• _Exercises to complete_:
a – In the article on Olmert and evangelical Christian funding, about how much did Olmert raise for the New Jerusalem Foundation at the 2002 fundraiser in Dallas?
b – Print everything in the Olmert article from "Less in view" down to "to Arab rule.".
c – Carry on the article about Olmert and his evangelical Christian backers from the point where it ends.

• _Source passage_:
____________

How Israeli PM wooed, and lost, Christian dollars

An Israeli investigation into fraud and corruption has turned a spotlight on how Ehud Olmert, when mayor of Jerusalem, raised funds from rich American Jews.

Less in view have been fruitful financial ties Olmert enjoyed with evangelical Christians in the United States, a relationship that became strained after the prime minister launched talks with Palestinians that could return parts of Jerusalem to Arab rule.

The police inquiry has focused on allegations that Olmert took cash stuffed in envelopes from Jewish financier Morris Talansky, whom Olmert's lawyers will cross-examine on Thursday.

Investigators do not suggest any wrongdoing in Olmert's dealings with churches and other groups which, according to US and Israeli records reviewed by Reuters, channelled millions to a charitable foundation he headed while Jerusalem mayor.

But the probe of "campaign donations" in cash from Talansky - who served as treasurer of the US arm of that foundation - has drawn attention to how Olmert won and lost Christian support when he opened the door to splitting Jerusalem after campaigning against its division during his 10 years as mayor to 2003.

Olmert raised about $70,000 for the New Jerusalem Foundation at a single Christian fundraiser in Dallas in 2002. But this year, the evangelical leader who helped organise that event voiced "outrage" at Olmert's starting talks about sharing the city with the Palestinians as part of the US-backed Annapolis process. He vowed to "do everything in my power" to prevent it.

Many in the evangelical movement who helped elect President George W Bush believe Bible prophesies foretold the creation of the Israeli state and the Jewish capture of Jerusalem's holy sites as part of a countdown to the end of the world that will include the battle of Armageddon and the Second Coming of Jesus.

Bush himself is a born-again Christian who told Israel's parliament in May the Jews were God's "chosen people". But he has also thrown his weight in his last year in office behind a Palestinian state whose leaders want a capital in Jerusalem.

Before becoming premier in 2006, Olmert raised large sums from Christians who heard him vow to retain Jewish control over all of the city at the heart of both religions - a condition, some believe, for bringing about their biblical vision of world peace, when "they shall beat their swords into ploughshares".


UNITED JERUSALEM

"Olmert...identified the huge potential in Christian support for Israel and he sought to tap into it," said David Parsons of the International Christian Embassy Jerusalem (ICEJ), which promotes cooperation between evangelicals and Israel.

But Olmert angered erstwhile backers when, with Bush, he relaunched talks with the Palestinians at Annapolis in November.

Those talks are at risk if Olmert quits, which he says he will do if indicted. He denies wrongdoing and aides lay blame for his troubles on unspecified opponents of the peace negotiations.

____________

Dataset items
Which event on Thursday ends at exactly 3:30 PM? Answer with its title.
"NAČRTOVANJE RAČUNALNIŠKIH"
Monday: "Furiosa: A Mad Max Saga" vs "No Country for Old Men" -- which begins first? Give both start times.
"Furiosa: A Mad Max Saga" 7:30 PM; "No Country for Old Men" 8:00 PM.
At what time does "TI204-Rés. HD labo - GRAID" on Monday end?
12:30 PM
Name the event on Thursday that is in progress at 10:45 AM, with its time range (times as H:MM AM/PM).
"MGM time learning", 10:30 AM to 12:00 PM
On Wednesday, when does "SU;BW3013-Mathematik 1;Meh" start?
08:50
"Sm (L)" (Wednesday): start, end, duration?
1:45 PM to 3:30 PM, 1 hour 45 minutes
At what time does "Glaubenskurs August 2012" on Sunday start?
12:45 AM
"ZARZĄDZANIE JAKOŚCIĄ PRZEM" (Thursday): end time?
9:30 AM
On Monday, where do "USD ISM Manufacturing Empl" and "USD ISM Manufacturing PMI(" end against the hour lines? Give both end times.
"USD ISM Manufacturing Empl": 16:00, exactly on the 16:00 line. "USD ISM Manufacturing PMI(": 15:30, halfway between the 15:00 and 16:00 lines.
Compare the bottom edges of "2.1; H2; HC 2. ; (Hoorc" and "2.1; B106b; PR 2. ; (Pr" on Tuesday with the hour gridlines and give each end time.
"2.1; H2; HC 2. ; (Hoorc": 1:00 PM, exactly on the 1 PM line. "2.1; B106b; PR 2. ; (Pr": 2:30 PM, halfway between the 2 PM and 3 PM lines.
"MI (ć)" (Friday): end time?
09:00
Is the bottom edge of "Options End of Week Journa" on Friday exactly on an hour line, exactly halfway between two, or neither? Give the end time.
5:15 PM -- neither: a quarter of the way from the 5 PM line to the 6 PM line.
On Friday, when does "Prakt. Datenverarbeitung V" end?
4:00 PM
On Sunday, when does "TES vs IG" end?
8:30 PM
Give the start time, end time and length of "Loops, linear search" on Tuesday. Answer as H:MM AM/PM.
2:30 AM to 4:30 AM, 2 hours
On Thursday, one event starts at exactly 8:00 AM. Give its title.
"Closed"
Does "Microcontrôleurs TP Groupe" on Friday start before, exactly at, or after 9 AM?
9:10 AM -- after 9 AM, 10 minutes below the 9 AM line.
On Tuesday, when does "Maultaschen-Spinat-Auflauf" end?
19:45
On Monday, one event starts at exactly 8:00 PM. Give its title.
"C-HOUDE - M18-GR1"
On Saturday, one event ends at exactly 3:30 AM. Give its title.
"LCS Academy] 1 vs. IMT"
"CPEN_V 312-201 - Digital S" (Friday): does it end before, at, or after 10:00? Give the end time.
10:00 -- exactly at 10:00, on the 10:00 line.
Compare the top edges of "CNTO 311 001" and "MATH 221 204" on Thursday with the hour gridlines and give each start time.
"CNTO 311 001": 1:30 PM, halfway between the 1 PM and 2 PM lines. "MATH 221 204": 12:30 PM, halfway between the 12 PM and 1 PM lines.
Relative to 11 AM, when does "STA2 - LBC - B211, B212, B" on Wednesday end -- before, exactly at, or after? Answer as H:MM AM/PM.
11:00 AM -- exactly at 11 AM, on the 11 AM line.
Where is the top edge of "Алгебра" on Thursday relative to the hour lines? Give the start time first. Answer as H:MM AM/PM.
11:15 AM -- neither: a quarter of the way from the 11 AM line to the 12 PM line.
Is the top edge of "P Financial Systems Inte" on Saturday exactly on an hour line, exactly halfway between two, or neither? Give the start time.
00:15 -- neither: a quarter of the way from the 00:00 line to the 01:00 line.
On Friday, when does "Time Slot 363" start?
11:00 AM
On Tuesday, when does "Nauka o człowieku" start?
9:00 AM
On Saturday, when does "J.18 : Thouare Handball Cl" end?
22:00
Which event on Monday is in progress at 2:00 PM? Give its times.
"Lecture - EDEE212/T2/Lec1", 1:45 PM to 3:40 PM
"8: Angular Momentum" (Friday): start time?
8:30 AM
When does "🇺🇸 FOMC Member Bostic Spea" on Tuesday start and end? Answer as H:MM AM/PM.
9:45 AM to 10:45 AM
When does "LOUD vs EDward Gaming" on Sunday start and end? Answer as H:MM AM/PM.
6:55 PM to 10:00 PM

____________

• _Results_:
a – About $70,000.

b –
Less in view have been fruitful financial ties Olmert enjoyed with evangelical Christians in the United States, a relationship that became strained after the prime minister launched talks with Palestinians that could return parts of Jerusalem to Arab rule.

c –
The Jerusalem issue has played into the campaigns to succeed Bush, with Barack Obama and John McCain both courting Jewish and Christian voters - and, in doing so, courting controversy.

When Obama tried to woo Jewish Democrats by saying Jerusalem "must remain undivided", Palestinian leaders protested he was prejudging negotiations. Obama said he had used "poor phrasing".

McCain's drive for support from evangelical Republicans went awry when he had to disown an endorsement from Texan preacher John Hagee - after media reported Hagee's view of the Holocaust as part of God's biblical plan for the Jews to move to Israel.

Some Israelis criticise Olmert for embracing evangelicals, including Hagee, who visited Olmert in Jerusalem in April.

The critics say some Christians' goal in supporting Israel is to provoke the prophesied apocalyptic showdown between good and evil in which Jews must perish or be converted to Jesus.

"Do we still need to point out that Jesus can return only after Armageddon and to this end it is best if Israel continues to be at war?" rival politician Colette Avital wrote last month.

Yet Olmert, who once called the Christian community the most politically powerful in the world, was not the first Israeli politician to tap the evangelicals for money. He was, however, one of the most aggressive after being elected mayor in 1993.

"Olmert gets it," said Yechiel Eckstein, founder of a group that has raised nearly $500 million for Israeli and Jewish causes, mainly from Christians. Eckstein, a rabbi, set up the International Fellowship of Christians and Jews in 1983.

Olmert's bond with evangelicals is rooted in his platform as mayor of keeping Jerusalem united. Palestinians accuse him of spearheading Jewish settlement round the city, dividing Arab East Jerusalem from the West Bank, both occupied by Israel in 1967.

Olmert headed the New Jerusalem Foundation, set up in 2000 to fund charity projects in the city, and records filed with Israel's Justice Ministry show that groups like Eckstein's International Fellowship were among the largest donors.

In Israel, the New Jerusalem Foundation, which is now headed by Olmert's successor as mayor, said in a statement to Reuters that it was not under investigation and described the US branch as a "separate legal entity" that it never oversaw.

Public documents indicate financial links between the two.


MILK COW GOES SOUR

"The United States is one of the best milking cows in the world. You come to the United States and you milk," said Ranan Gissin, an aide to former prime minister Ariel Sharon.

"It's not just the money. It's the political support. We're talking about 70 million people," Gissin said of evangelicals.

Olmert was long a familiar speaker on the US fundraising lunch and dinner circuit. Public records show that, for example, he attended a series of three meetings in churches organised by a group known as the Jerusalem Prayer Team, whose founder Mike Evans's stated mission is "to protect the Jewish people...until Israel is secure and the redeemer comes to Zion".

From 2002 to 2004, church fundraisers organised by the Jerusalem Prayer Team, including the one in Dallas, raised $239,300 for the New Jerusalem Foundation. NJF records say it spent its money on parks, charity meals and other programmes.

But Olmert's relationship with many Christians has soured.

"I think he's changed over the years and power can do that," said one pastor who attended Olmert's fundraisers in the past.

"I don't think it's the same Ehud Olmert that we knew."

Evangelicals did not oppose all talks, Gissin said, but were firmly against "giving away holy real estate like Jerusalem".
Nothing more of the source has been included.